Daily Archives: October 22, 2004

Latest Mobile Ink Jots – lessons learned in the trenches with tablet development

Shawn van Ness has written a very important and informative article for anyone interested in writing tablet applications. He talks about some of the things that we have struggled with the most with our tablet apps – not how to recognize ink or things like that, but dealing with threads, security, resources (remember the sdk is a COM API wrapped in managed code).

Understanding these things in advance, or in the least – being aware of them – will reap a huge payoff when you are digging into tablet app development.

Read this article. It will save you a lot of grief. Or you can just read about the grief instead by clicking on my tablet category.

Posted from BLInk!

Radio Dedication?

So Rich (hubby) called me to say that the local classic rock/Howard Stern station, played some Rolling Stones song today dedicated to Julie Lerman at the Data Farm. He can’t remember what the song was but thought maybe it was “Let it Bleed”.

Fess up.

Posted from BLInk!

Installed Blink on a non-tablet

I really like posting from my little off-line blogging application so I have installed it on my desktop. Even without using the ink features, it is way better than posting online.

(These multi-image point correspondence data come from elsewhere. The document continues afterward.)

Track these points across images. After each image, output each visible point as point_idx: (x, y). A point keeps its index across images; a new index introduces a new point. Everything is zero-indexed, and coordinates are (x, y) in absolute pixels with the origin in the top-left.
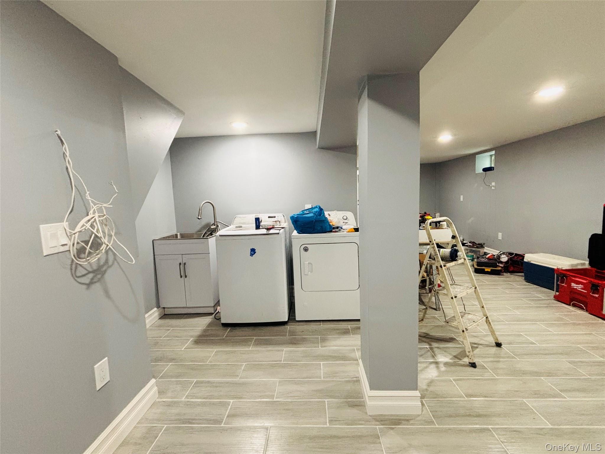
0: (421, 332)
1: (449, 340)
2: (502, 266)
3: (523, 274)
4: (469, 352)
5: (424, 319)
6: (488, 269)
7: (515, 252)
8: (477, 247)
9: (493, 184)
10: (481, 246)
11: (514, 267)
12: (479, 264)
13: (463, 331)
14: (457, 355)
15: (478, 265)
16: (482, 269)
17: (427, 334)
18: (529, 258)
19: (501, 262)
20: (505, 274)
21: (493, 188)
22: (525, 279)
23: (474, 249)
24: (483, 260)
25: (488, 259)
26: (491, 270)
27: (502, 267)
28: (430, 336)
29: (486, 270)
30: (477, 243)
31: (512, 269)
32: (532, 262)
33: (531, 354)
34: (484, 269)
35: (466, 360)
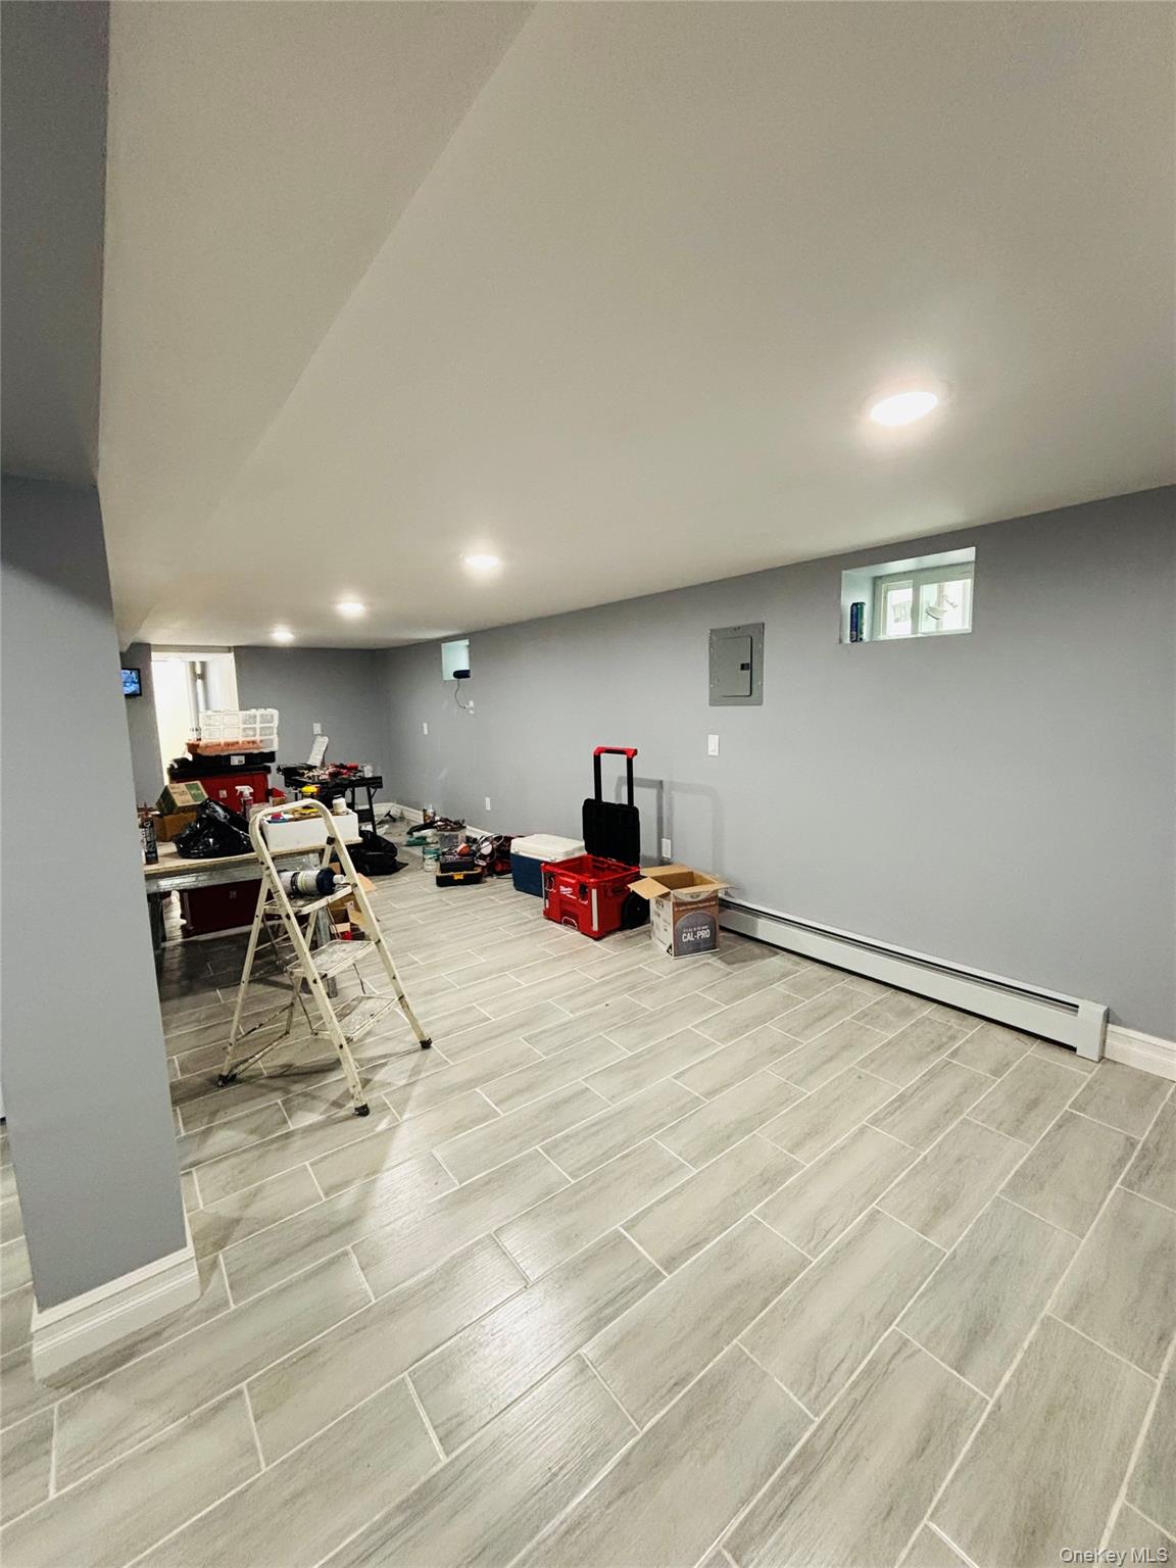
0: (276, 1066)
1: (332, 1066)
2: (484, 864)
3: (510, 875)
4: (354, 1087)
5: (291, 1031)
6: (458, 876)
7: (504, 835)
8: (452, 830)
9: (471, 703)
10: (460, 826)
11: (503, 863)
12: (444, 867)
13: (341, 1047)
14: (339, 1098)
15: (442, 871)
16: (448, 876)
17: (289, 1066)
18: (518, 847)
19: (483, 857)
20: (488, 879)
21: (471, 712)
22: (515, 885)
23: (447, 834)
24: (450, 858)
25: (459, 854)
26: (465, 876)
27: (483, 867)
28: (298, 1067)
29: (456, 878)
30: (453, 820)
31: (499, 868)
32: (521, 854)
33: (477, 1044)
34: (452, 877)
35: (352, 1105)
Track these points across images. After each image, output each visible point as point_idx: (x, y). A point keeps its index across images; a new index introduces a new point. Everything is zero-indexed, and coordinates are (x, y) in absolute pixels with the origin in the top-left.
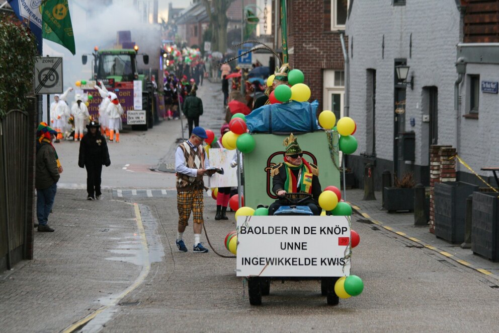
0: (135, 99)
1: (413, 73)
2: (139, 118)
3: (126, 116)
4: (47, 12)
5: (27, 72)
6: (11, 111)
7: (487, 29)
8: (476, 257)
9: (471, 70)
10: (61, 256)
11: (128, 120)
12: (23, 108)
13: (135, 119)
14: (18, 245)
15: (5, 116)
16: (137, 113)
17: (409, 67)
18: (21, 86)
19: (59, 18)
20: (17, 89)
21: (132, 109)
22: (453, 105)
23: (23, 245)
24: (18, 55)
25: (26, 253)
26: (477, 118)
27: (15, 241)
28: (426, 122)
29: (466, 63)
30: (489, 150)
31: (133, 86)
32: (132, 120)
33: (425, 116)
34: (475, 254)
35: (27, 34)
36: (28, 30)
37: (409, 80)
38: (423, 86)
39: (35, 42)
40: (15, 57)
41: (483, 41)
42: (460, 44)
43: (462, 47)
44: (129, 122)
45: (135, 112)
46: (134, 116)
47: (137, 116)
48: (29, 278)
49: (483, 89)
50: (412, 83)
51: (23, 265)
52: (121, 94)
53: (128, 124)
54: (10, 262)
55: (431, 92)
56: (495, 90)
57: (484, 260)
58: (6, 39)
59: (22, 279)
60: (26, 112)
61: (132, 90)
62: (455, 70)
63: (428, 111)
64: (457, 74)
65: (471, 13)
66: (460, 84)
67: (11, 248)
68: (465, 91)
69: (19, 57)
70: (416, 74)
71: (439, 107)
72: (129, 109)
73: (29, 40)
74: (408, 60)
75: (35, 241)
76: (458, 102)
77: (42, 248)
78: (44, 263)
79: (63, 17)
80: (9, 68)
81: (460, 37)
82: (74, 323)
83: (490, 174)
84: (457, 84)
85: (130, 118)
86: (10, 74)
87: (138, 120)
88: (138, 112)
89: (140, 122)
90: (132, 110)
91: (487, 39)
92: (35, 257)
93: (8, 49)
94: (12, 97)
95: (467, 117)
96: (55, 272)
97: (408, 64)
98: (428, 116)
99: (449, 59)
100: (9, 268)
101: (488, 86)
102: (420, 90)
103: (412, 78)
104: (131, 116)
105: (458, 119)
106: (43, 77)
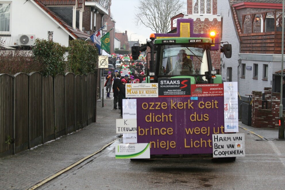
0: (227, 115)
1: (224, 63)
2: (233, 146)
3: (211, 143)
4: (103, 41)
5: (95, 60)
6: (90, 73)
7: (248, 49)
8: (243, 124)
9: (243, 62)
10: (105, 121)
11: (214, 150)
12: (93, 72)
13: (226, 149)
14: (91, 118)
15: (87, 75)
16: (229, 138)
17: (223, 61)
18: (93, 65)
19: (107, 42)
20: (91, 66)
21: (222, 131)
22: (237, 74)
23: (93, 118)
24: (92, 54)
25: (94, 120)
26: (245, 78)
27: (90, 116)
28: (228, 79)
29: (241, 60)
30: (248, 89)
31: (223, 91)
32: (221, 150)
33: (228, 77)
34: (242, 123)
35: (95, 48)
36: (96, 46)
37: (223, 65)
38: (227, 67)
39: (98, 50)
40: (91, 55)
41: (247, 53)
42: (239, 54)
43: (240, 55)
44: (216, 153)
45: (227, 136)
46: (225, 143)
47: (229, 142)
48: (94, 128)
49: (247, 68)
50: (224, 66)
51: (92, 124)
52: (201, 104)
53: (214, 156)
54: (88, 123)
55: (230, 69)
56: (250, 69)
57: (245, 125)
58: (88, 49)
59: (92, 129)
60: (94, 74)
61: (221, 99)
62: (238, 62)
63: (229, 76)
64: (238, 64)
65: (243, 44)
66: (239, 67)
67: (89, 119)
68: (241, 69)
69: (92, 55)
70: (225, 63)
71: (232, 74)
72: (216, 131)
73: (96, 50)
74: (223, 58)
75: (97, 116)
76: (238, 73)
77: (99, 119)
78: (99, 124)
79: (108, 42)
80: (89, 59)
81: (239, 51)
82: (108, 144)
83: (248, 97)
84: (238, 67)
85: (218, 147)
86: (89, 61)
87: (231, 149)
88: (232, 136)
89: (235, 153)
90: (220, 133)
91: (248, 52)
92: (97, 121)
93: (89, 53)
94: (90, 68)
95: (241, 78)
96: (103, 127)
97: (223, 60)
98: (229, 77)
99: (236, 58)
100: (88, 125)
101: (248, 68)
102: (226, 69)
103: (224, 64)
104: (220, 143)
105: (238, 78)
106: (101, 62)
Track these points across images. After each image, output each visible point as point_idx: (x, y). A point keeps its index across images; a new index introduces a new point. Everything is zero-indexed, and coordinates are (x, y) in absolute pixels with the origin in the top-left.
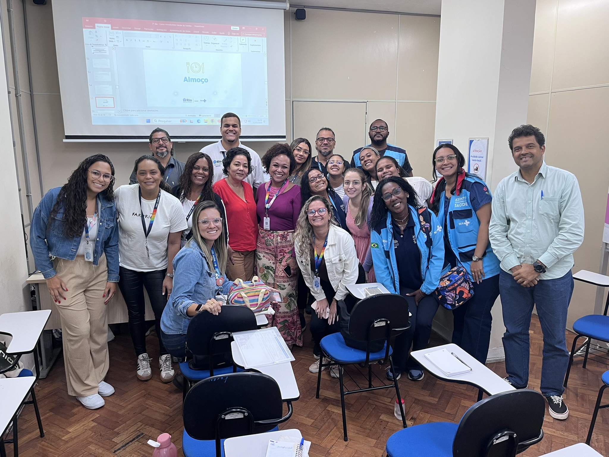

That is a big win for me, since I kept working on the program until there was nothing in it that bugged me anymore and now I really like it! Now if only I could draw a little smiley face right here. 🙂

Posted from BLInk!

WSE – never say die

(re my I give up on wse2 without x509 post) I followed another thought this morning and was able to get one form of encryption working although it’s not totally satisfactory.

By signing my requests with a username token (and policy automatically uses a derivedkey token of that) I can just use that token to encrypt the response. I was having a problem with this because my policy was missing one little piece of info – I hadn’t told the policy that the token used for signing was also supposed to be an identity token. So it just was failing and failing and I had decided that I was trying to to something that you weren’t supposed to do. And because I’m coding against a remote server, I had to create the policy manually (with the help of some copy and paste though.) Check this post for the reason why and a followup in the wse newsgroup for the thread I started titled “config tool and policy for remote server“ where Hervey Wilson explains that this is by design and is being reconsidered for wse3.

It’s a bad solution, but better than nothing. And it’s not great because the real roadblock is that implementing secureconversation is the thing that is truly difficult without the x509 web server certificate (or kerberos).

So I am replacing a non-WSE solution that did create an authorization ticket which I could use for a number of transactions, with a solution that will require the usernametoken to be authorized on every single request at the server. In the case of my client, this is an app that I own both ends of and the webserver and sqlserver are on the same box, so I am not going to make myself any more nuts over this – since the processing time is nominal and this is not like some banking application with millions of users.

But – let’s be clear here- this is a “better than nothing” solution however it is NOT a highly recommended one if you have any care about the quality of the security you are providing.

WSE2 without X509 (ahh, that again)

Since I have no idea when the admins responsible for my client’s servers will put an x509 cert on the webserver, I have decided to set aside all of the work I have been doing to apply wse2 to one of their existing applications and get on with my life.  I have learned a lot. I will continue to dig into WSE2 because it fascinates me and has opened up a huge door for me. But I don’t foresee any real-life implementations any time soon. Which I hate. This application demands that I be able to encrypt my responses. With WSE1, I could create my own “shared secret” key in the client app and the same one in the web services and then on the client end insert <decryptionkeyprovider> into the app.config to point to my decryption key. That was the recommended way but now it’s been deemed “too insecure“ and taken away. Although with WSE2, we have ws-trust and the ability to create and issue custom security context tokens from the web server, this method still requires a server certificate to make it possible for humans to implement it. I need to get on to other projects for this client as well as the myriad other commitments I am worried about falling behind on. In fantasyland I would love to just keep playing and playing with this. Oh well.

oh – I should mention the Kerberos token option. It’s not an option – since I can’t count on all of the clients being on windows xp.